2- Operate from a permitted food service establishment (which may be a separately -
owned business under the restrictions of 420-3-22-.09) with facilities to store food at the
required temperatures, a toilet facility and, except when all food is prepackaged, fill potable
water tanks, empty wastewater tanks, provide a handwashing sink, provide an appropriate
warewashing sink and all required items of the Food Sanitation Rules. If food preparation
activities on the mobile unit generate grease or grease laden vapors, the commissary must have
a grease trap in accordance with local requirements.
3- Handwashing facility on-board the mobile unit; potable (drinking) water tank securely
affixed on-board; waste water holding tank securely affixed on-board, 15% larger than the
potable water tank; warm water (100°F) provided at all times in adequate amounts.

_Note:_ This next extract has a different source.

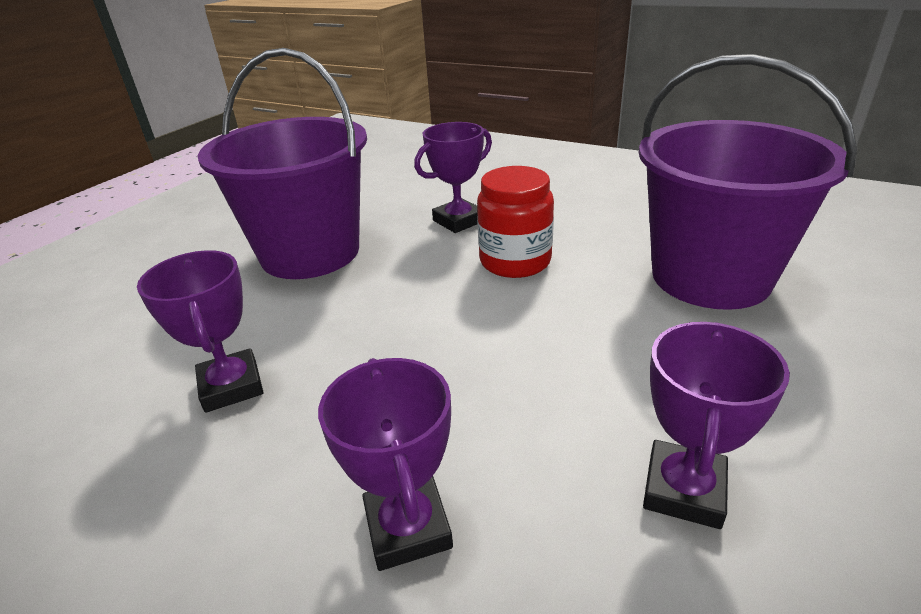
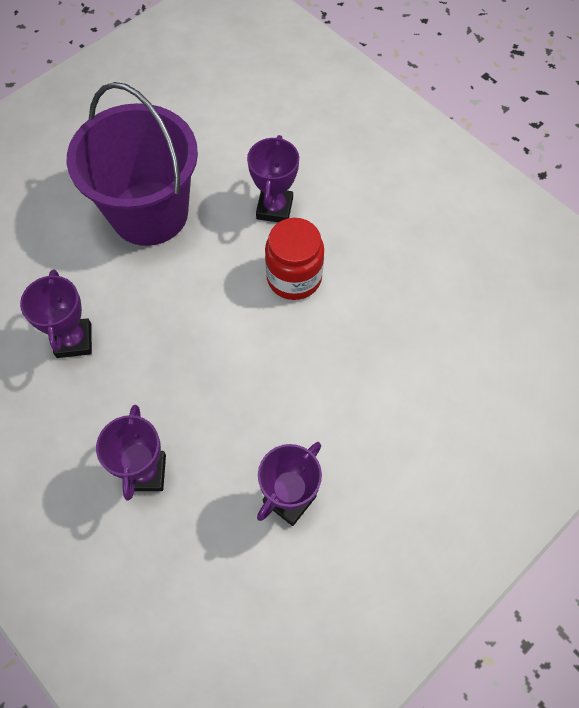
camera: 15 degrees right, 30 degrees up
(458, 221) = (274, 208): purple trophy -> purple trophy turned 60 degrees counterclockwise
(710, 277) = (421, 344): purple bucket -> none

4- Three-compartment sink on-board with chemical test papers available and used.
5- Two-compartment sink on-board with chemical test papers provided and used.
6- Refrigeration/cold holding facilities on-board and/or facilities for hot holding food onboard,
thermometers provided and used.
7- Four sets of food handling utensils, properly sanitized and prewrapped, on-board.
(CHECK WITH THE LOCAL COUNTY HEALTH DEPARTMENT WHERE OPERATION
IS PROPOSED TO VERIFY IF THIS OPTION IS ALLOWED).
8- Cooking facilities on-board, to include thermometers, water under pumped pressure to
all sinks, sufficient ventilation to remove vapors and smoke from the cooking area, screens or
effective forced air barriers, self closing doors, shielded lights, and smooth, non-absorbent,
easily cleanable floors, walls, and ceilings.
9- Transport entire mobile unit to commissary daily.
10 - (For vehicles used for dispensing only raw fish or shrimp) Maintain product in direct
contact with ice with meltwater contained until delivery is completed. Meltwater shall be
disposed in a sanitary manner at the commissary or in accordance with law. Insulated
containers and all necessary articles used for dispensing must be in an enclosed part of the
vehicle, such as in a covered bed of a pick-up or inside a van. The commissary must have the
capability to wash, rinse, and sanitize all food contact surfaces, and for cleaning the vehicle.